On his way to work at Mr. Lawrence, Ashley Richey would pass the decrepit shell of the R Bar. Once a jewel of the beachside strip, the run-down restaurant had fallen on hard days. “It was in a terrible state,” says the chef. “The previous tenants had come in with big plans and gutted the place, and left streamers of electrical wires hanging from the roof.”
But when the lease came up for grabs, the partners, who found success rejuvenating the London, decided to continue on their mission in Port Melbourne. “Like Mr. Lawrence, it’s one of those iconic sites. It’s had its ups and downs. But I think the bones of it are great,” says Richey. “So we thought why not keep invigorating this strip in Port Melbourne?”
They renamed it Tenpin (after a giant bowling pin scavenged from the Mentone Bowls that has since taken up residence), and partner Matt Thurley stripped the two-storey venue. He restored the pitched roof, improved the polished-oak flooring and added plush gold banquettes, square dividers and a giant marble table.
While North African cuisine worked so well at Mr. Lawrence, the ex-Chin Chin chef has returned to his first love: South-East Asian. “Thai cookery has been my love throughout my career. I’ve travelled quite extensively through South East Asia and it was the first food that really turned me on,” says Richey. “I love the hero flavours, hot, sour, spicy, sweet. I love the fact it plates naturally.”

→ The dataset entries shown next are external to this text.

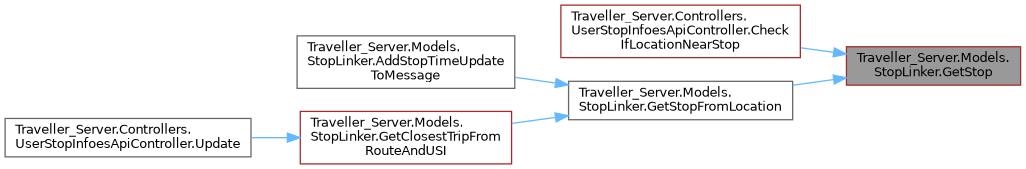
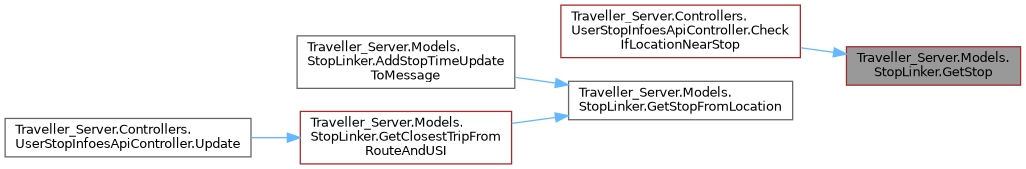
  digraph {
    rankdir=RL
    node [color=brown fillcolor=white fontname=Helvetica fontsize=10 shape=box style=filled]
    edge [color=steelblue1 dir=back fontname=Helvetica fontsize=10 labelfontname=Helvetica labelfontsize=10 style=solid]
    n1 [fillcolor=grey60 fontcolor=black height=0.2 label="Traveller_Server.Models.\lStopLinker.GetStop" width=0.4]
    n2 [height=0.2 label="Traveller_Server.Controllers.\lUserStopInfoesApiController.Check\lIfLocationNearStop" width=0.4]
    n3 [color=gray40 height=0.2 label="Traveller_Server.Models.\lStopLinker.GetStopFromLocation" width=0.4]
    n4 [color=gray40 height=0.2 label="Traveller_Server.Models.\lStopLinker.AddStopTimeUpdate\lToMessage" width=0.4]
    n5 [height=0.2 label="Traveller_Server.Models.\lStopLinker.GetClosestTripFrom\lRouteAndUSI" width=0.4]
    n6 [color=gray40 height=0.2 label="Traveller_Server.Controllers.\lUserStopInfoesApiController.Update" width=0.4]
    n1 -> n2
-   n1 -> n3
    n3 -> n4
    n3 -> n5
    n5 -> n6
  }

On the menu you’ll find crisp-skinned pork belly with apple and wombok, served with cashew nuts and nahm jim. There are Port Arlington mussels wok fried with chilli jam and basil. A duck larb is served with chilli, mint, lime, roast rice, cucumber and lettuce, and a skirt steak comes with hand-cut rice noodles, roast chilli and gai lan. “I don’t want to dumb down the flavours so it loses its punchiness – I want the heat element to be there,” says Richey.
The wine list tends to natural and European, while the cocktails have an Asian beach-side vibe – which is fitting, given the view out over the Southern Ocean.